# Husband addicted to meth



## GloriaGrant (Jul 1, 2015)

My husband is addicted to meth. No matter what I did or said, he just can't quit. Once I left him and went to my mother's house with my daughter. Guess he felt lonely, he came back to me pleading. He  then agreed to stay at an addiction treatment center in Vancouver. I was very happy when he came back, it was like, I got my old husband back. but then, three months later, he met his old friend and started doing meth with him. He said, its only to give him company and would stop soon as he leaves. That didn't happen and now he is back to how he was before. I can't take this anymore. I worked two jobs, while he was in the rehab. All my efforts are in vain now. I don't know what to do? Should I even try again?


----------



## aine (Feb 15, 2014)

Please go and join Nar-Anon/Al-Anon , you will need the support. 
Also try and get yourself an IC to help you deal with the co-dependency issues that normally arise in these situations.

Does your husband work? at what? who are his friends? what family support do you have from him?

If he doesn't see the damage this is doing to your family then he may be a lost cause. You may find yourself 10 years later with the same issue though he will be in a much worse state. You have to really consider whether you can continue to do this. Meth is a devastating substance. You have to think about cutting your losses and getting away to have a better life with your daughter. Sometimes tough love is warranted and this would involve filing for separation or divorce. If he eventually cleans himself up then you may be able to get back together, but it looks like he is putting the drugs before you and your daughter, best you get out of this situation.


----------



## GloriaGrant (Jul 1, 2015)

He works as a mechanic. He does't work anymore. Ever since he came back from the rehab, he hasn't gone for work. I thought it was ok in the beginning. I believed he deserved some time off work as he went to rehab for us. I was glad that he was trying. It didn't take long for him to get back to his old habits. His friends are to blame I guess. He has a few other mechanic friends, who he meets everyday. They don't come home, may be because I clearly told him No! I always thought of leaving, but its the guilt that is holding me back. I believe its not right to abandon someone, when they are in trouble. During the day, he talks to me all normal. He even cries, when he see me in tears. And I fall for that, I don't know why. I feel sorry for my little one. Hate the fact that she has to go through all these. I am trying to be strong for her. Gathering the strength to move out. I really appreciate you taking time to reply. Means a lot. Thank you!


----------



## gouge_away (Apr 7, 2015)

The only chance you have of getting him back is filing for separation or divorce, moving on with your life and praying that he joins you.

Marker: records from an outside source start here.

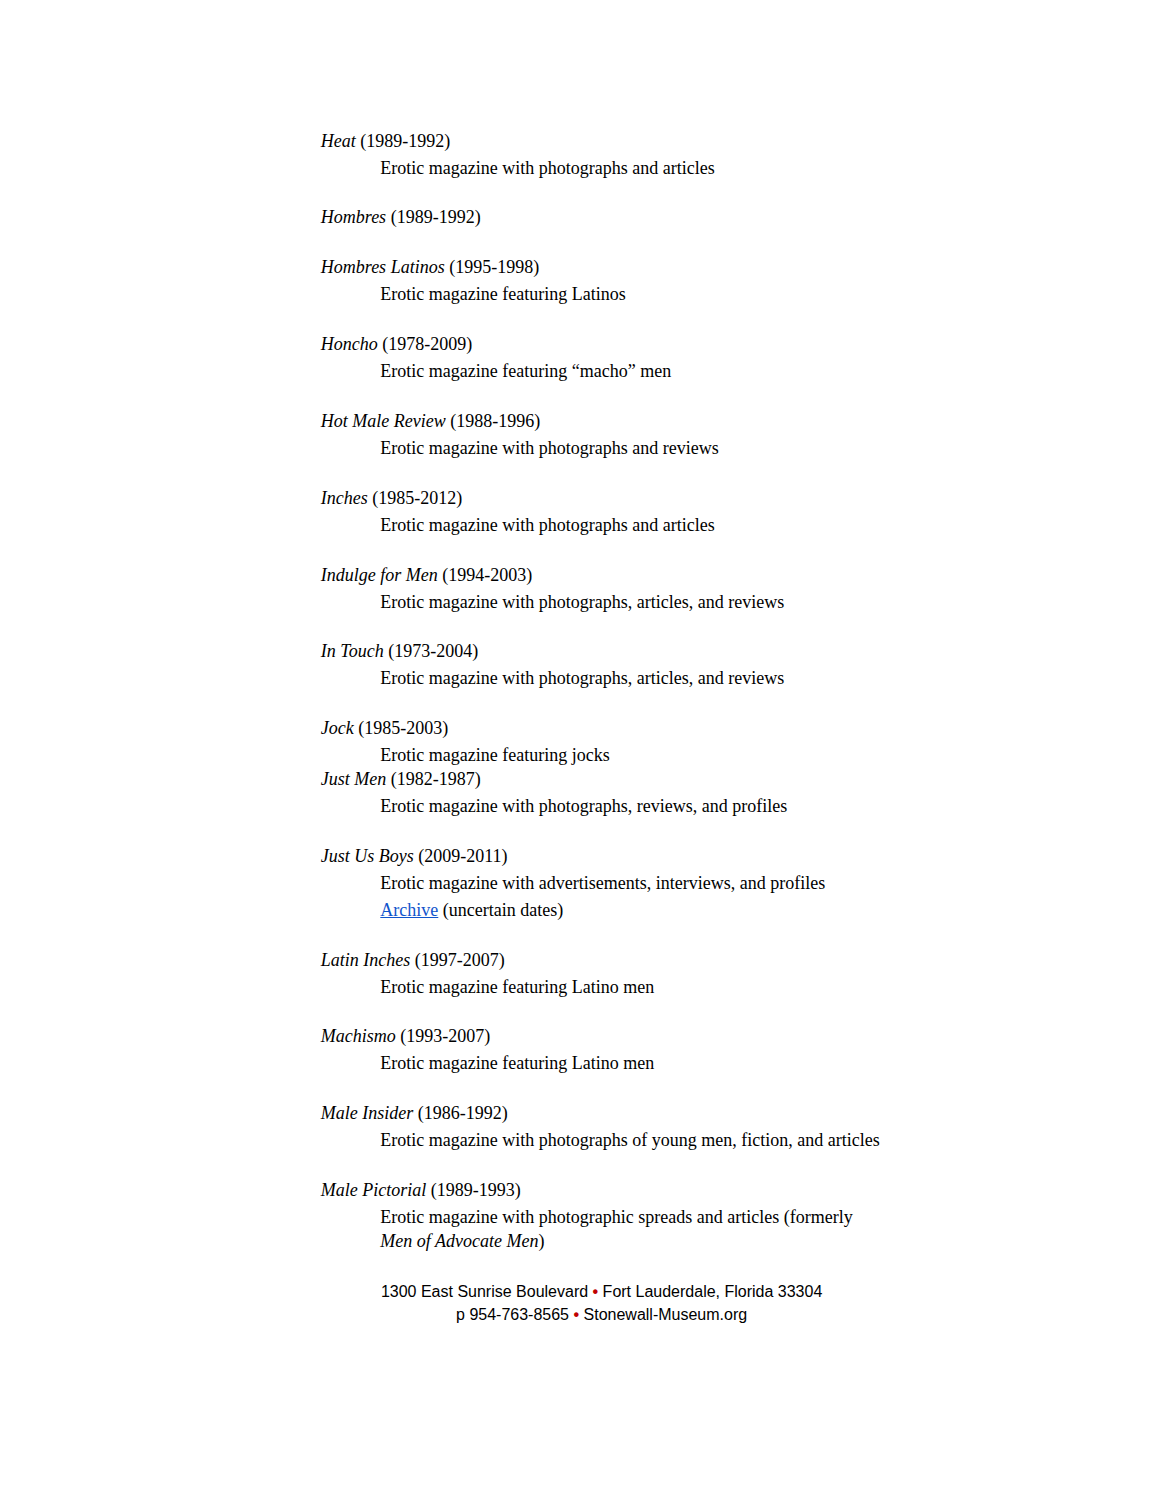Heat (1989-1992) Erotic magazine with photographs and articles
Hombres (1989-1992)
Hombres Latinos (1995-1998) Erotic magazine featuring Latinos
Honcho (1978-2009) Erotic magazine featuring “macho” men
Hot Male Review (1988-1996) Erotic magazine with photographs and reviews
Inches (1985-2012) Erotic magazine with photographs and articles
Indulge for Men (1994-2003) Erotic magazine with photographs, articles, and reviews
In Touch (1973-2004) Erotic magazine with photographs, articles, and reviews
Jock (1985-2003) Erotic magazine featuring jocks
Just Men (1982-1987) Erotic magazine with photographs, reviews, and profiles
Just Us Boys (2009-2011) Erotic magazine with advertisements, interviews, and profiles Archive (uncertain dates)
Latin Inches (1997-2007) Erotic magazine featuring Latino men
Machismo (1993-2007) Erotic magazine featuring Latino men
Male Insider (1986-1992) Erotic magazine with photographs of young men, fiction, and articles
Male Pictorial (1989-1993) Erotic magazine with photographic spreads and articles (formerly Men of Advocate Men)
1300 East Sunrise Boulevard • Fort Lauderdale, Florida 33304
p 954-763-8565 • Stonewall-Museum.org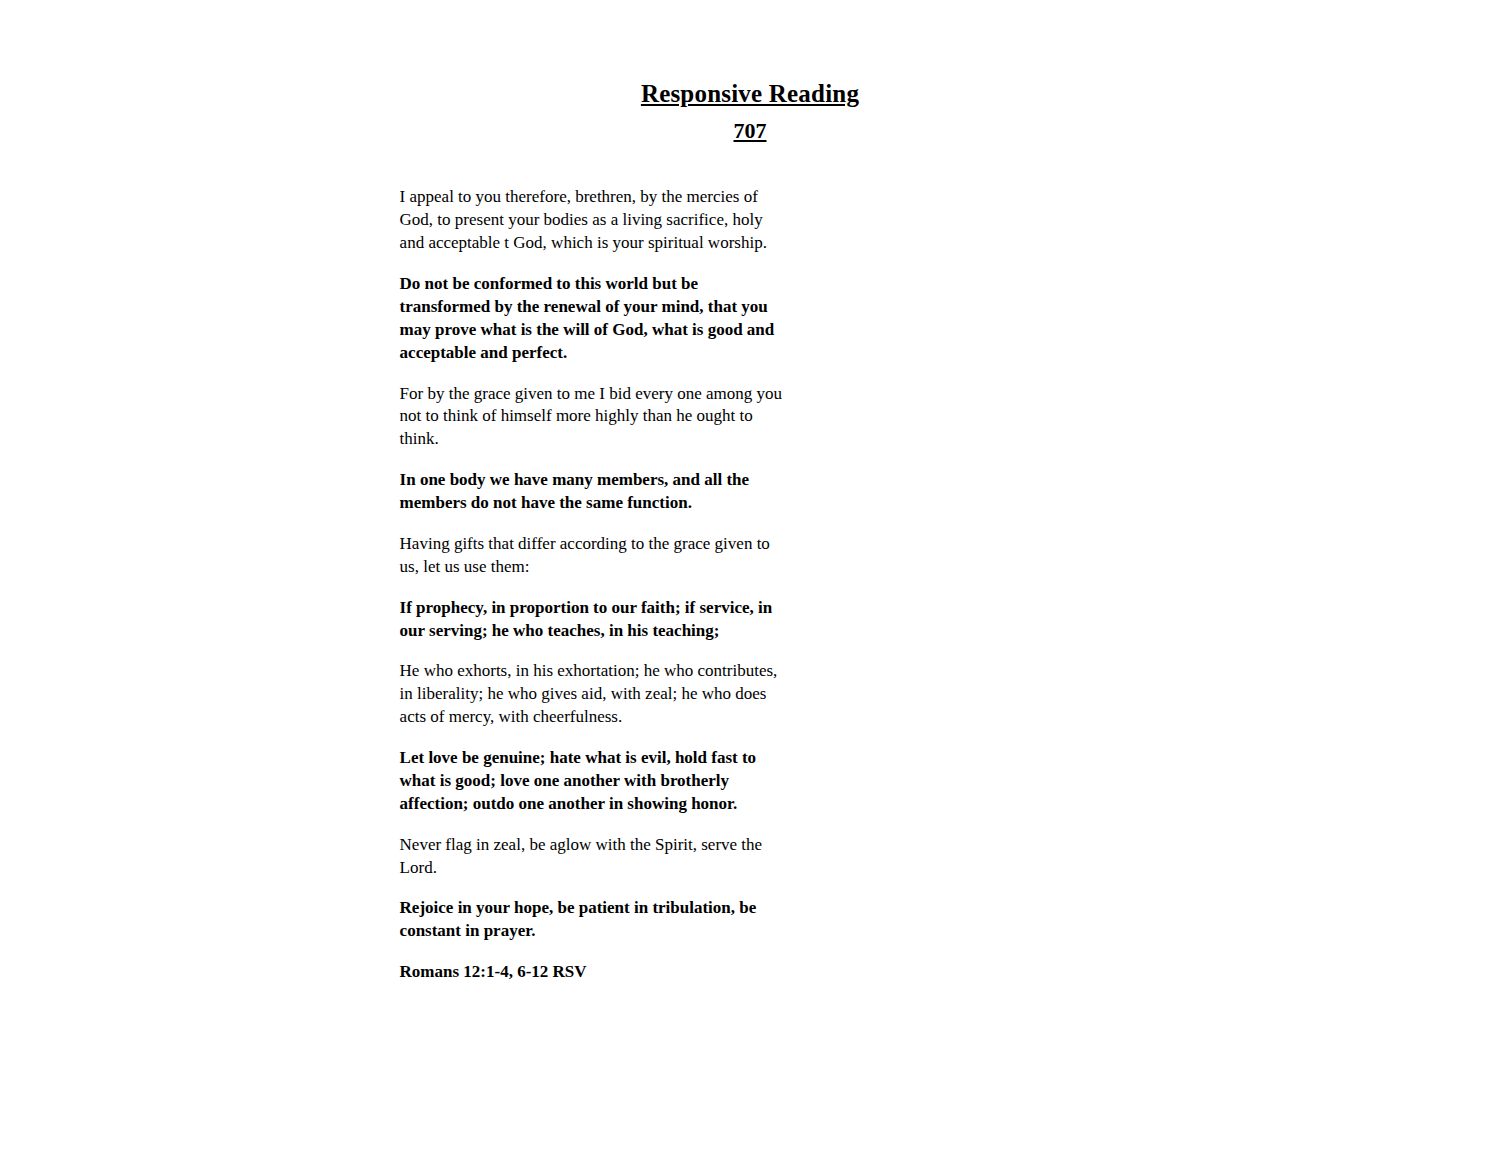Responsive Reading
707
I appeal to you therefore, brethren, by the mercies of God, to present your bodies as a living sacrifice, holy and acceptable t God, which is your spiritual worship.
Do not be conformed to this world but be transformed by the renewal of your mind, that you may prove what is the will of God, what is good and acceptable and perfect.
For by the grace given to me I bid every one among you not to think of himself more highly than he ought to think.
In one body we have many members, and all the members do not have the same function.
Having gifts that differ according to the grace given to us, let us use them:
If prophecy, in proportion to our faith; if service, in our serving; he who teaches, in his teaching;
He who exhorts, in his exhortation; he who contributes, in liberality; he who gives aid, with zeal; he who does acts of mercy, with cheerfulness.
Let love be genuine; hate what is evil, hold fast to what is good; love one another with brotherly affection; outdo one another in showing honor.
Never flag in zeal, be aglow with the Spirit, serve the Lord.
Rejoice in your hope, be patient in tribulation, be constant in prayer.
Romans 12:1-4, 6-12 RSV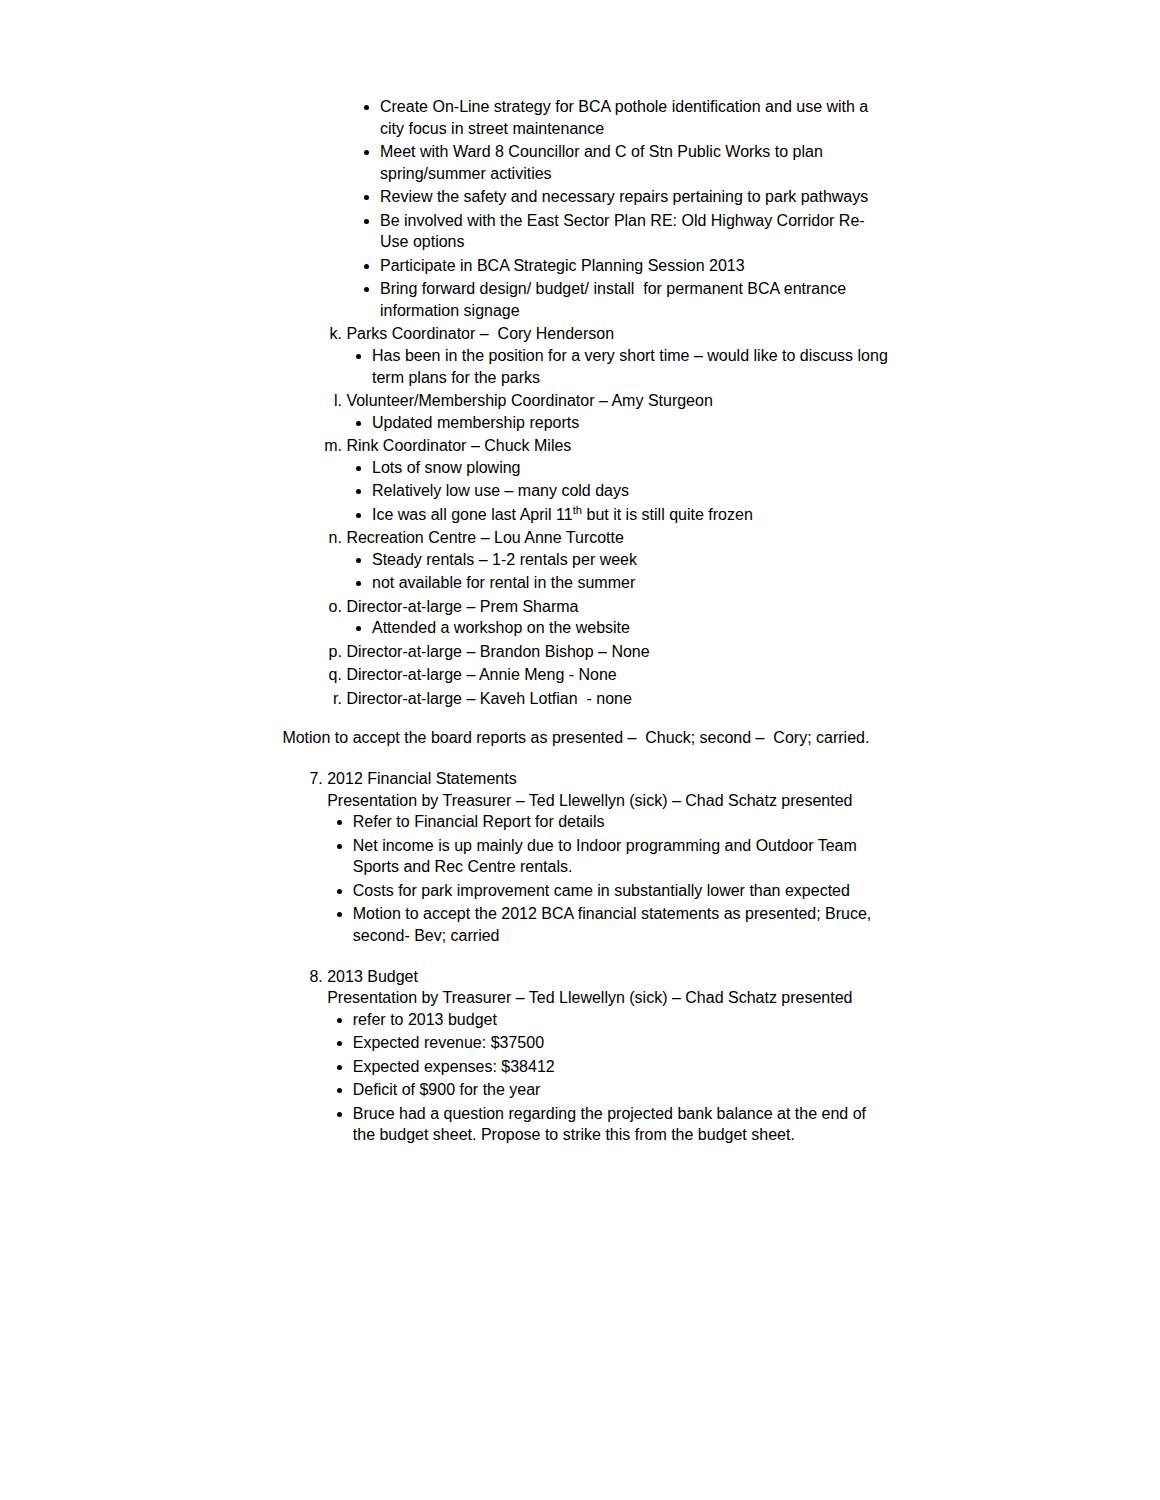Create On-Line strategy for BCA pothole identification and use with a city focus in street maintenance
Meet with Ward 8 Councillor and C of Stn Public Works to plan spring/summer activities
Review the safety and necessary repairs pertaining to park pathways
Be involved with the East Sector Plan RE: Old Highway Corridor Re-Use options
Participate in BCA Strategic Planning Session 2013
Bring forward design/ budget/ install for permanent BCA entrance information signage
Parks Coordinator – Cory Henderson
Has been in the position for a very short time – would like to discuss long term plans for the parks
Volunteer/Membership Coordinator – Amy Sturgeon
Updated membership reports
Rink Coordinator – Chuck Miles
Lots of snow plowing
Relatively low use – many cold days
Ice was all gone last April 11th but it is still quite frozen
Recreation Centre – Lou Anne Turcotte
Steady rentals – 1-2 rentals per week
not available for rental in the summer
Director-at-large – Prem Sharma
Attended a workshop on the website
Director-at-large – Brandon Bishop – None
Director-at-large – Annie Meng - None
Director-at-large – Kaveh Lotfian - none
Motion to accept the board reports as presented – Chuck; second – Cory; carried.
2012 Financial Statements
Presentation by Treasurer – Ted Llewellyn (sick) – Chad Schatz presented
Refer to Financial Report for details
Net income is up mainly due to Indoor programming and Outdoor Team Sports and Rec Centre rentals.
Costs for park improvement came in substantially lower than expected
Motion to accept the 2012 BCA financial statements as presented; Bruce, second- Bev; carried
2013 Budget
Presentation by Treasurer – Ted Llewellyn (sick) – Chad Schatz presented
refer to 2013 budget
Expected revenue: $37500
Expected expenses: $38412
Deficit of $900 for the year
Bruce had a question regarding the projected bank balance at the end of the budget sheet. Propose to strike this from the budget sheet.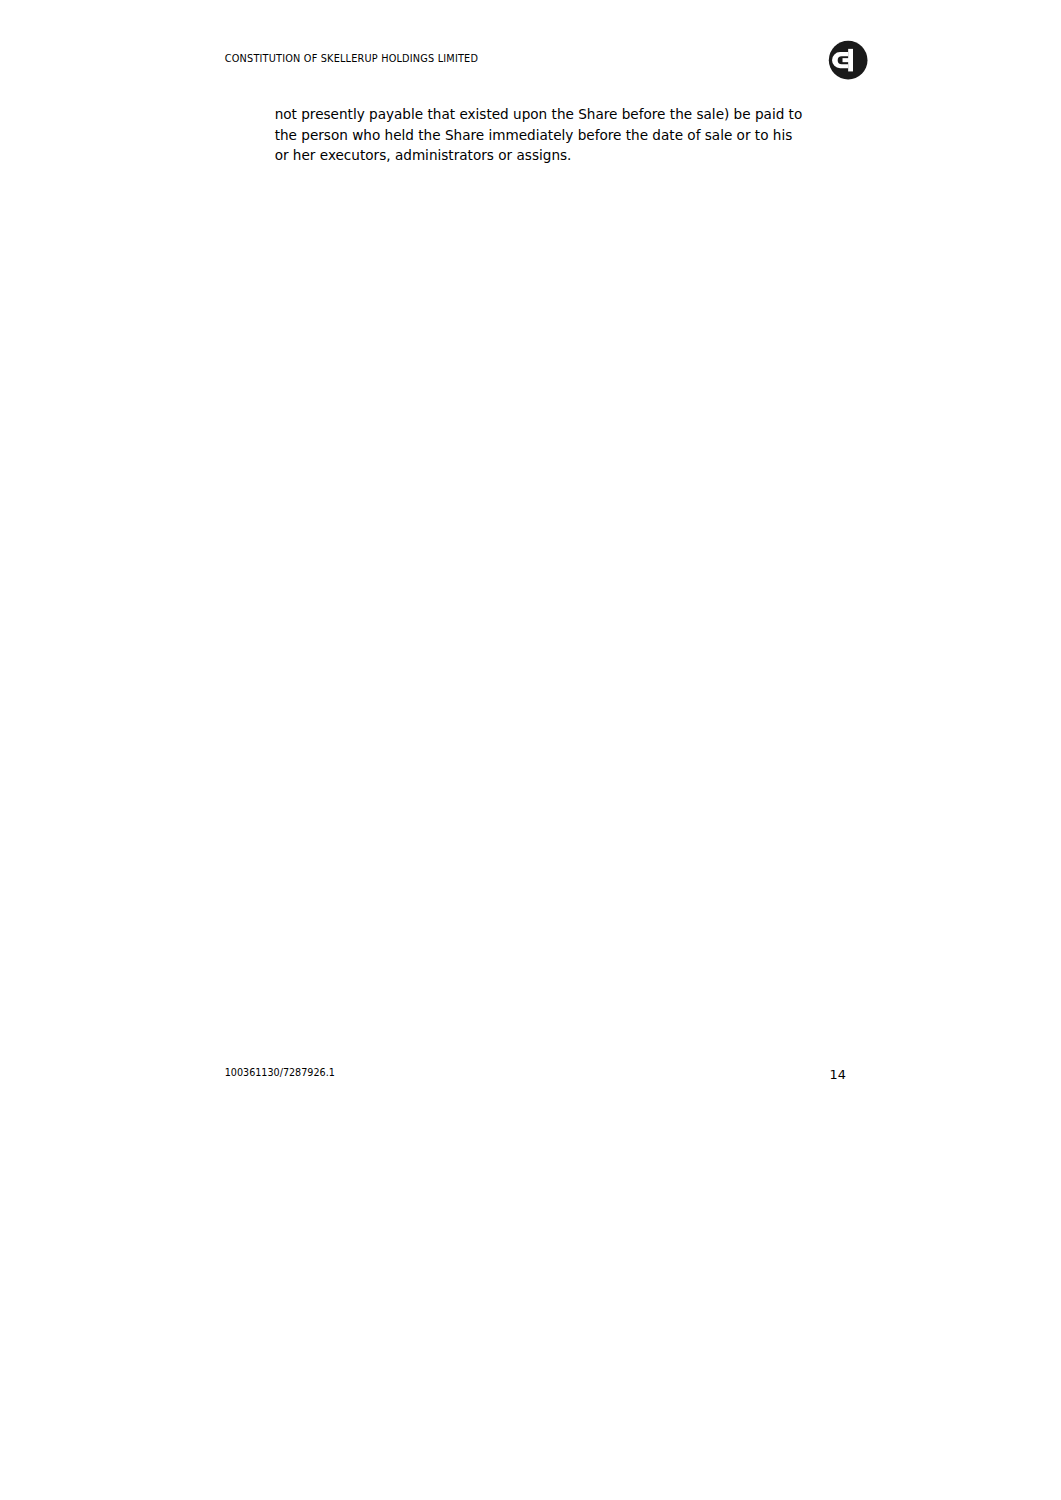CONSTITUTION OF SKELLERUP HOLDINGS LIMITED
not presently payable that existed upon the Share before the sale) be paid to the person who held the Share immediately before the date of sale or to his or her executors, administrators or assigns.
100361130/7287926.1 14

No more waiting on him to change, its time you changed, and hope he follows. He has to do this for himself, otherwise he is just hiding, waiting eagerly, for the perfect opportunity to use again.

I think some strict rules need to be in place.
He must have a full-time job, or he is out of the picture.
He must abide by the laws, or he is out of the picture.
He must regularly attend a 12 step program, or he is out of the picture.
Feel free to add to the list, but I would say these are absolutely necessary or you have no chance of getting him back.


----------



## MarriedDude (Jun 21, 2014)

How old is your husband and when did he start using? Do he snort it, smoke it ir shoot it? 

I've seen meth cut a swatch of destruction through so many families. It is a heartbreaking experience.

Rehab rarely works. That is a sad truth. He has to want it (sobriety), he has to desire it above all things, including you.....if this isn't the case, than staying clean long-term is not likely
_Posted via Mobile Device_


----------